▶ _Parts of the exercise_:
1. From the Line Noro biography, reproduce the passage starting at "Line Noro was" and ending at "a long illness.", word for word.
2. According to the Line Noro biography, during which years was she a resident of the Comédie-Française?

▶ _Quoted passage_:
Line Noro
Biography
Aline Simone Noro, known as Line Noro, born February 22, 1900 in Houdelaincourt (Meuse) and died November 4, 1985 in the 13th arrondissement of Paris, is a French actress. Line Noro is the granddaughter of the communard couple Jean-Baptiste and Émilie Noro, originally from Lyon.
In the theatre, Line Noro has notably worked with Jacques Copeau, Charles Dullin and Louis Jouvet. For more than twenty years, she was a resident of the Comédie-Française (from 1945 to 1966). Actress of composition roles, also specializing in "weeping roles", she played in the cinema in about fifty films between 1928 and 1956, among which: "Pépé le Moko" by Julien Duvivier (1937), "Goupi Mains Rouges " by Jacques Becker (1943), "La Symphonie Pastorale" by Jean Delannoy (1946) or even "Meurtres?" by Richard Pottier (1950).
Line Noro was the wife of director André Berthomieu (died in 1960). Due to sight problems, she left the stage and the screens in the 1960s. She died in 1985 following a long illness.

(Bounding box coordinates)

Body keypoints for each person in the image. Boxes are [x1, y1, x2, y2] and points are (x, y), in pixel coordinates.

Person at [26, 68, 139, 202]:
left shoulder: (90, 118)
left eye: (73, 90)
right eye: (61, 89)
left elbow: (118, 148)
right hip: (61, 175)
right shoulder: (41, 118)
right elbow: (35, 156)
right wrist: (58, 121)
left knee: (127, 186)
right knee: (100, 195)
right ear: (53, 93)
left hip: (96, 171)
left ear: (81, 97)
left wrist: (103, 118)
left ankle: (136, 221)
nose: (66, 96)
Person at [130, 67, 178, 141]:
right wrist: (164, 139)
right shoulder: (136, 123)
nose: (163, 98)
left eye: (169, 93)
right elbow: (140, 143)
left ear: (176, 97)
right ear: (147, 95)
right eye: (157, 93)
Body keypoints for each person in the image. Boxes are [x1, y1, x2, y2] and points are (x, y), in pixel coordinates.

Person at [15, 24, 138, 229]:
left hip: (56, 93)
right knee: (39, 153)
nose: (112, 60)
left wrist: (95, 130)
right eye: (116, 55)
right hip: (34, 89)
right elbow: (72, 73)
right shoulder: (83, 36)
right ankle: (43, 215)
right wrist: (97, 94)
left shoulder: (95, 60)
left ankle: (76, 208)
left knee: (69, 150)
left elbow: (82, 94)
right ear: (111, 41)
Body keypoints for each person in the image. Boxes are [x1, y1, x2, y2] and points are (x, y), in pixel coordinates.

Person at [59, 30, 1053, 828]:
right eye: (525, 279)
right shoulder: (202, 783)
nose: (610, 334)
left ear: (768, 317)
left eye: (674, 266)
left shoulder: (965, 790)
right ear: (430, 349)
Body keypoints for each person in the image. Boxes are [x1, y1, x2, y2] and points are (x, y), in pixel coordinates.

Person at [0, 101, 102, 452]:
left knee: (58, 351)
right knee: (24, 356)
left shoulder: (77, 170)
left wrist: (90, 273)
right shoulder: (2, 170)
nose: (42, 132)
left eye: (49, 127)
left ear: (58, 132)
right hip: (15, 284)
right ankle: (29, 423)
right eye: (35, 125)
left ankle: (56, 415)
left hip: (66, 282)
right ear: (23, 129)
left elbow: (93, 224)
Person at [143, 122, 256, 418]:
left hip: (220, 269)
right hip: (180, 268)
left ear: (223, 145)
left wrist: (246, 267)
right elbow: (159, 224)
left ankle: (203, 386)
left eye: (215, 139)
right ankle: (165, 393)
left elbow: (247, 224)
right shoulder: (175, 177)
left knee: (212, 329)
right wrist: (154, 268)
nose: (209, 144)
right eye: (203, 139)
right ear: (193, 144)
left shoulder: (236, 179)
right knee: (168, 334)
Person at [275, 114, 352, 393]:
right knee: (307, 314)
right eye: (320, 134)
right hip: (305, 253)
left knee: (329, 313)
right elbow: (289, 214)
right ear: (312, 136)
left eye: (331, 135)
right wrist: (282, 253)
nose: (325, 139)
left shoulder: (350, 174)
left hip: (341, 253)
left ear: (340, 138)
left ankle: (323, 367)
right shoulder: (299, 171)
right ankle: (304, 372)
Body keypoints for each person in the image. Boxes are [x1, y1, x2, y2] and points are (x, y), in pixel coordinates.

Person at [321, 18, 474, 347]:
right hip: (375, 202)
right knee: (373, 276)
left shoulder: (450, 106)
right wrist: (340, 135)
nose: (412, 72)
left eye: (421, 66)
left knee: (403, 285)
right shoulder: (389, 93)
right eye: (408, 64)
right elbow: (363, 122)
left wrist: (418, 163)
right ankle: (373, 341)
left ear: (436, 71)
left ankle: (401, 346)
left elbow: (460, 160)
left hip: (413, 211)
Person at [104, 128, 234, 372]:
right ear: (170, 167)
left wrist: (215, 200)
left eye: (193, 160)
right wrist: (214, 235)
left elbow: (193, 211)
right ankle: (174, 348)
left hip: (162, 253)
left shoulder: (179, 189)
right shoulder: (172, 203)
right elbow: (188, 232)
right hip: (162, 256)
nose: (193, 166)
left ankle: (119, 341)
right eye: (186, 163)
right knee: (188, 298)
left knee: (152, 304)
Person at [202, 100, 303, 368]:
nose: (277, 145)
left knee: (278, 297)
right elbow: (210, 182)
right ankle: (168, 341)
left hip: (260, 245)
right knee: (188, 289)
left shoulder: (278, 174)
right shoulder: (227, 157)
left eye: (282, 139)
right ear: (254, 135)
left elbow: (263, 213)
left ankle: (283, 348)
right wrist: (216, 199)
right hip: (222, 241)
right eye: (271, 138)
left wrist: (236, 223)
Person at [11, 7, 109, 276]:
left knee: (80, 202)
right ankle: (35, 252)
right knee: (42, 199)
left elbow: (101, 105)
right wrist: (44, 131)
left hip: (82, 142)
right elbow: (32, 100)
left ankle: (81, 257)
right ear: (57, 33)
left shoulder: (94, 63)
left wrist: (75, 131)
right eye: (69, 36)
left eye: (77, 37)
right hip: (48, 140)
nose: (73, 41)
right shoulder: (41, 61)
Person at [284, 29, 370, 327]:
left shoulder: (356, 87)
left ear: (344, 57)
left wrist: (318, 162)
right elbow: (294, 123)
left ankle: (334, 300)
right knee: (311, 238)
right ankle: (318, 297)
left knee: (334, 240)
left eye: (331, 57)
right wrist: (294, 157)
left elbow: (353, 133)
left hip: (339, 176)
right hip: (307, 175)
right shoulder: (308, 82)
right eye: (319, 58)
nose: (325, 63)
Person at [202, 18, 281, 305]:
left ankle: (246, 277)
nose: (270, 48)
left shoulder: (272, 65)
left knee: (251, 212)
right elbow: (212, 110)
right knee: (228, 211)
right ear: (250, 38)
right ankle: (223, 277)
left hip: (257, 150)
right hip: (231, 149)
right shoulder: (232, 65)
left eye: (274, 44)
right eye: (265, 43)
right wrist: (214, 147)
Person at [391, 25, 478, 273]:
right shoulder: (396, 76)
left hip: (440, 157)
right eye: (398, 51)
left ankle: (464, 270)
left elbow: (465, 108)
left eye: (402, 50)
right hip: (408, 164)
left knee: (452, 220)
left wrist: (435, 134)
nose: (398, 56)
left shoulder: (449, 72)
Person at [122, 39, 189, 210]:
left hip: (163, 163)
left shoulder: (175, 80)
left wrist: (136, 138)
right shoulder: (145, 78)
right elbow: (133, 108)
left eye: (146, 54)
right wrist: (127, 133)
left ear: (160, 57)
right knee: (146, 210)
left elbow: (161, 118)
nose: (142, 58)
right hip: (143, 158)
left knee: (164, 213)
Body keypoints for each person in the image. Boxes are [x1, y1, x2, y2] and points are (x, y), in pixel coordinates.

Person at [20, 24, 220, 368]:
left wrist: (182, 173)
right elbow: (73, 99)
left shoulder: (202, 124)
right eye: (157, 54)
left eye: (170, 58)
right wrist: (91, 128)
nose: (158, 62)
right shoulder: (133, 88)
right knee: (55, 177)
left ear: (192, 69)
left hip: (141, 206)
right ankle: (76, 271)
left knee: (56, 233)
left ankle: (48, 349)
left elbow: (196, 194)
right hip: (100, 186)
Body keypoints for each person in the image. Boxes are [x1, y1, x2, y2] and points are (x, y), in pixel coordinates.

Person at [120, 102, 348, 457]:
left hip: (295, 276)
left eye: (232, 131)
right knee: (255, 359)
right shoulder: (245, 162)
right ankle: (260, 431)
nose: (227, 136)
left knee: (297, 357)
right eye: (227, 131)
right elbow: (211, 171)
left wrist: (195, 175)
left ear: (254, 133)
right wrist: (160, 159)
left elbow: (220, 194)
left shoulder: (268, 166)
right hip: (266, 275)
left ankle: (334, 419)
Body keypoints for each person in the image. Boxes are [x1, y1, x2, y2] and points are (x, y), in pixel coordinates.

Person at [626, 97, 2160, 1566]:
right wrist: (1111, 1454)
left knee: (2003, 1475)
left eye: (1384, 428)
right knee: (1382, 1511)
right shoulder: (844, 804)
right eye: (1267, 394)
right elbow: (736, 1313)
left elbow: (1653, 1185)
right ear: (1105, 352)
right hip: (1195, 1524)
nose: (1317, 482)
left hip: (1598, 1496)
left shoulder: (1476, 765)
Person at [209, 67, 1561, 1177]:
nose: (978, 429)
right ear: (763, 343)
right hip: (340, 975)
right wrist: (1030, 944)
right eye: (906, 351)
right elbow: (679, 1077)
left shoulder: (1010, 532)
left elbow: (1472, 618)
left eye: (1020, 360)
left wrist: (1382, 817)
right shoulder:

▶ _Answers_:
1.
Line Noro was the wife of director André Berthomieu (died in 1960). Due to sight problems, she left the stage and the screens in the 1960s. She died in 1985 following a long illness.

2. From 1945 to 1966.